A girl named Rose is riding her new bike near home in Deadwood, South Dakota, when she falls through the earth. She wakes up at the bottom of a square-shaped hole, its walls glowing with intricate carvings. But the firemen who come to save her peer down upon something even stranger: a little girl in the palm of a giant metal hand.
Seventeen years later, the mystery of the bizarre artifact remains unsolved – the object’s origins, architects, and purpose unknown.
But some can never stop searching for answers.
Rose Franklin is now a highly trained physicist leading a top-secret team to crack the hand’s code. And along with her colleagues, she is being interviewed by a nameless interrogator whose power and purview are as enigmatic as the relic they seek. What’s clear is that Rose and her compatriots are on the edge of unravelling history’s most perplexing discovery-and finally figuring out what it portends for humanity. But once the pieces of the puzzle are in place, will the result be an instrument of lasting peace or a weapon of mass destruction?

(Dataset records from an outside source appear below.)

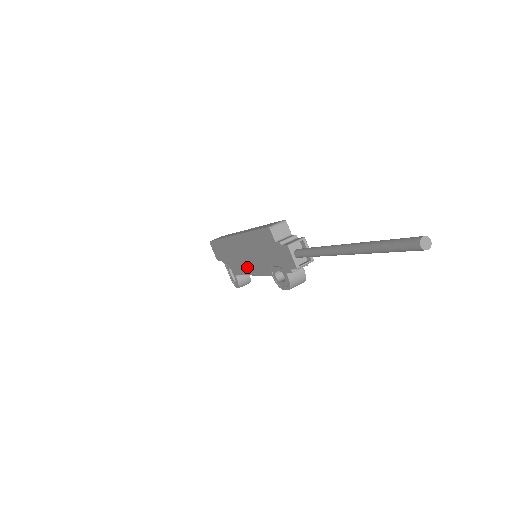
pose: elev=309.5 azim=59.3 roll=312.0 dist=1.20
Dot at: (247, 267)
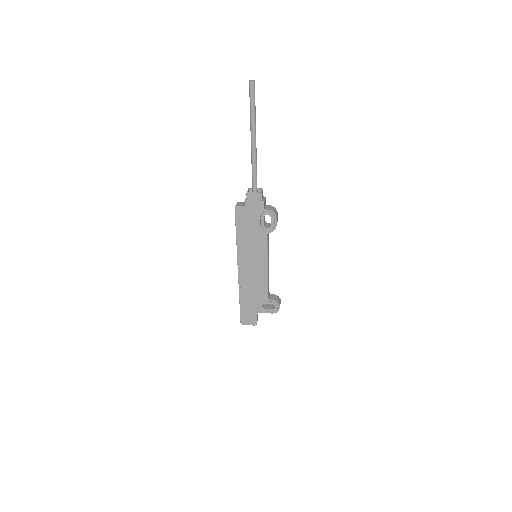
Dot at: (261, 269)
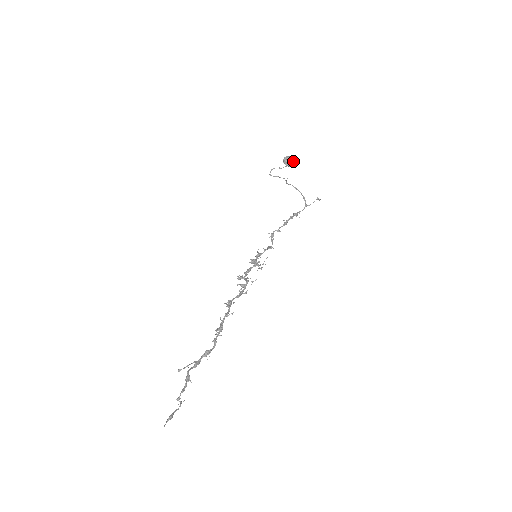
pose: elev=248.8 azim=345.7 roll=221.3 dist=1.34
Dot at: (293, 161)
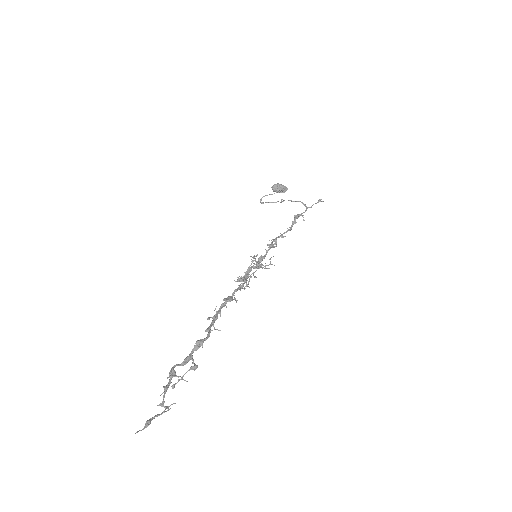
Dot at: (282, 185)
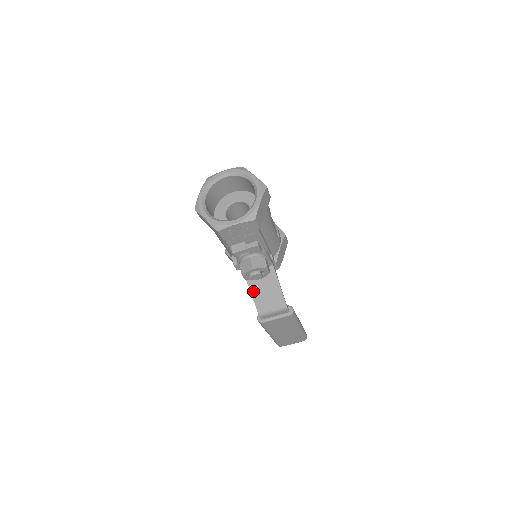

I was thinking all night and day about Sleeping Giants (which means no matter what, this book made me think a lot), trying to decide whether I liked it or not. From one side, I was really excited to read a story about an ancient advanced civilization that had left a surprise ‘gift’ for humans on Earth. I always considered our history half buried under the layer of mysteries, half re-written, with lots of white spots and gaps in chronology, and wasn’t always on board with the official historical science. So, of course, Sleeping Giants seemed like a perfect book to practice my theory of doubt. Did I get what I was asking for? I for sure did, but not as I had imagined.
⭐ Sleeping Giants has an absolutely fantastic concept but quite boring execution. The interview format absolutely splendidly worked for me in Illuminae Files, but here it failed to impress, thus creating zero chemistry or sympathy with the characters from my side. I disliked all of them, except for the Mystery Man behind the story. That person was rich and mysterious, and absolutely overshadowed other characters. Typical American boys and girls scouts with boring personalities that somehow just felt flat to my taste. Maybe it was the point, so the Mystery Man would outshine all of them, but I think it’s just me and my antipathy for the characters. We just didn’t click I and didn’t care.
⭐ The other thing, I found this book highly politicized and narcissistic. For sure, it’s okay to express political views in a book that you have written, but, as a reader, I don’t have to agree with the author’s view on the globalized community. Well, I full heartedly disagree with lots of things, moreover, I find them highly cliched and onesided. I wish there was more neutrality to the story’s agenda, but unfortunately, it was not the case. This is why I try to avoid politics in books. From the other side, I saw that the author tried to be cynical and snide on purpose because it served the plot and the idea of omnipotence, which are important instruments of the plot. Understandably so. But I can assure you I can distinct cynical-on-purpose and cynical-because-you-don’t-know-better, so I will stick with my antipathy for now.
⭐ I don’t want to be all that criticizing. For sure I can appreciate excellent language; a huge amount of research and erudition that were invested in the story. Again, the Mystery Man is the star! And I am left curious as for what is going to happen next. But that is a kind of curiosity you do not feel happy and excited about; it’s more like an itch you want to scratch but afraid you’ll make it worse. I guess I will find out soon if my opinion is changeable or I’ll be stuck with the sour taste of disappointment in my mouth.
All in all, many people commented in their reviews that this book had left them feeling so small in the eyes of the universe and the unknown. Who are we? Where are we coming from? Are we safe from the outer? I wished with all my heart to feel those vibes as well because, usually, these questions make me feel so small in a big, big universe, but, alas, this time I couldn’t chase that wonderful and terrifying feeling.